SEARSPORT — Many parents, teachers and community members attended the Aug. 24 Regional School Unit 20 School Board meeting where participants discussed universal masking in schools.

When they met Aug. 10, directors approved following the Centers for Disease Control and Prevention guidelines, but made the distinction that the directives are recommendations, not requirements.

Reached by phone Aug. 26, RSU 20 Superintendent Chris Downing said last year, because of the pandemic, masks were mandated. This year, Downing said, the district is following the Centers for Disease Control and Prevention and Maine Department of Education guidelines, but ultimately leaving the decision to parents as to whether a student comes to school with a mask. 

“It is not mandatory and is a parental choice or option,” he said.

While there were a few in attendance who pleaded with the board to require masking inside the school building while transmission rates in the county remain high, the majority of speakers opposed requiring masks.

One parent who favored masks in school said, “I recognize that nobody likes wearing masks, but I’m sure most people would agree, they dislike remote learning even more.” He suggested the board trust recommendations from the experts, such as The American Academy of Pediatrics and the CDC, for universal masking.

He went on to say that according to Maine CDC, children are getting COVID-19 at the same rate as unvaccinated adults. “We need to apply what we’ve learned,” he said. “Masking works.”

Another parent said he believed masking kids was a form of child abuse. “Some kids have actually committed suicide because of masking, lockdowns, not being able to go to football or basketball games” and the depression that ensues, he said. 
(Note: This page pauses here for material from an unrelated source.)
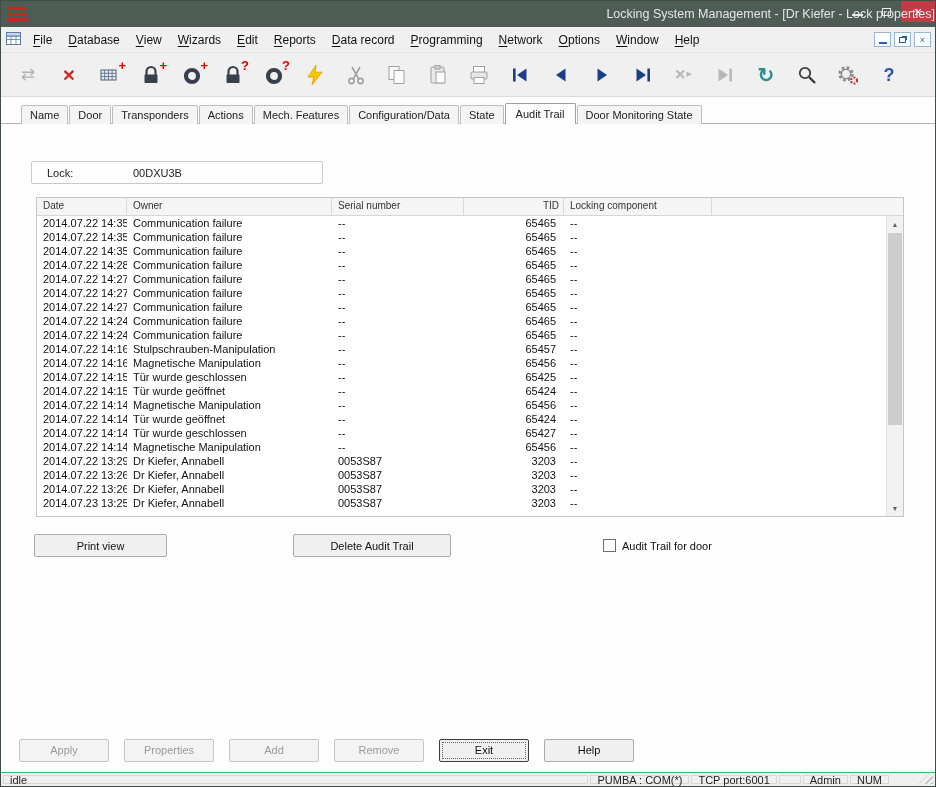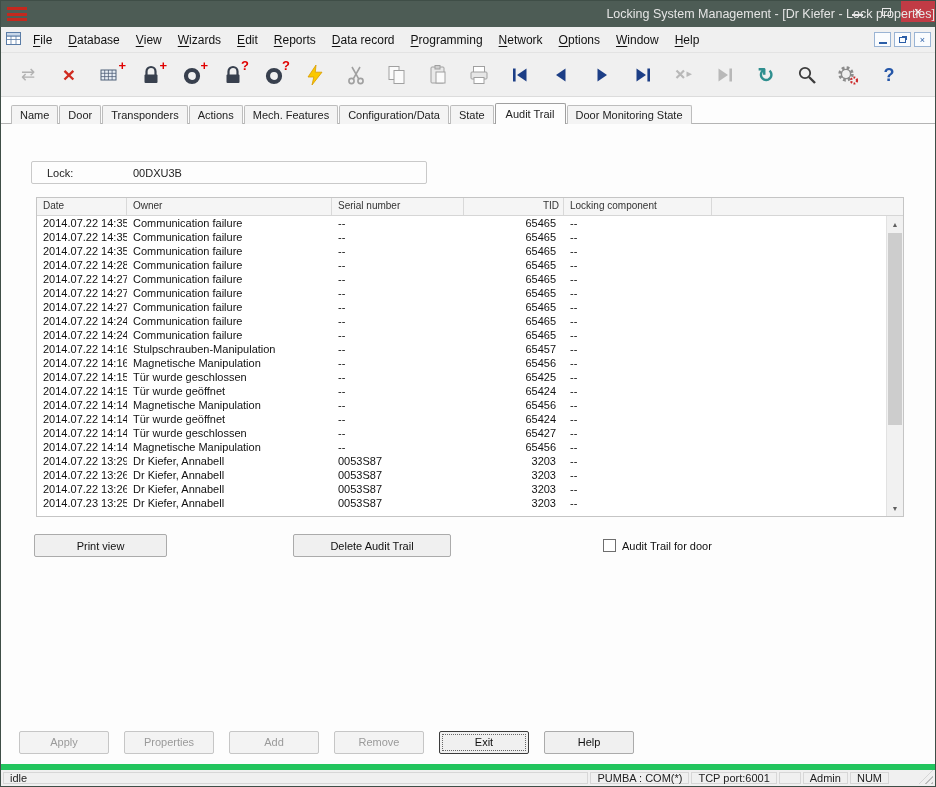"Name Door Transponders Actions Mech." .tabstrip { padding: 6px 0 0 10px -> 6px 0 0 20px }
According to the CDC, he said, only .008% of children had died from the virus, and most of the deaths reported were in children who had underlying health conditions. At that percentage, he said, kids have the same chance “of getting hit by a meteor” as getting the virus and dying from it. 

One parent said her daughter has breathing difficulties, and because of remote learning has become isolated and depressed. “We have a lot of mental health days,” she said. “Now she would rather do remote learning again instead of wearing a mask.”

RSU 20 Board Chairman Anthony Bagley read a letter prepared by Searsport school board member David Walsh, who is also a paramedic and wanted to share his opinion on the pandemic. 

“Working on the front lines in Augusta and Waterville,” he said, “I have seen zero children, little extremely ill adults, and even less patients on ventilators… . I have transported one in the past two months, five in the past year to Maine Medical Center on ventilators.

“Where does all this information come from that is being reported about overcrowding in hospitals? … The COVID floors I’ve been on are nearly empty. ICU beds are being used as overflow for regular patients due to the shortage of staffing of regular room nurses. Seeing this all firsthand, I really don’t know where these numbers are coming from.”

Ultimately the board voted against mandatory masking inside the district schools. The topic of masking will be discussed as the situation evolves, in public board meetings held the second and fourth Tuesday of every month. The board also gave the superintendent authority to make changes depending on the situation at hand for the safety of staff and students.

Students will return to school full-time and in-person this year. Wednesday, Sept. 1, is the first day for kindergarten through sixth and ninth grades, with an early dismissal at 11:30 a.m. All other students will begin Thursday, Sept. 2. Students should arrive by 7:45 a.m. and dismissal is at 2:30 p.m. The Centers for Disease Control and Prevention requires masks for all people on a school bus or van.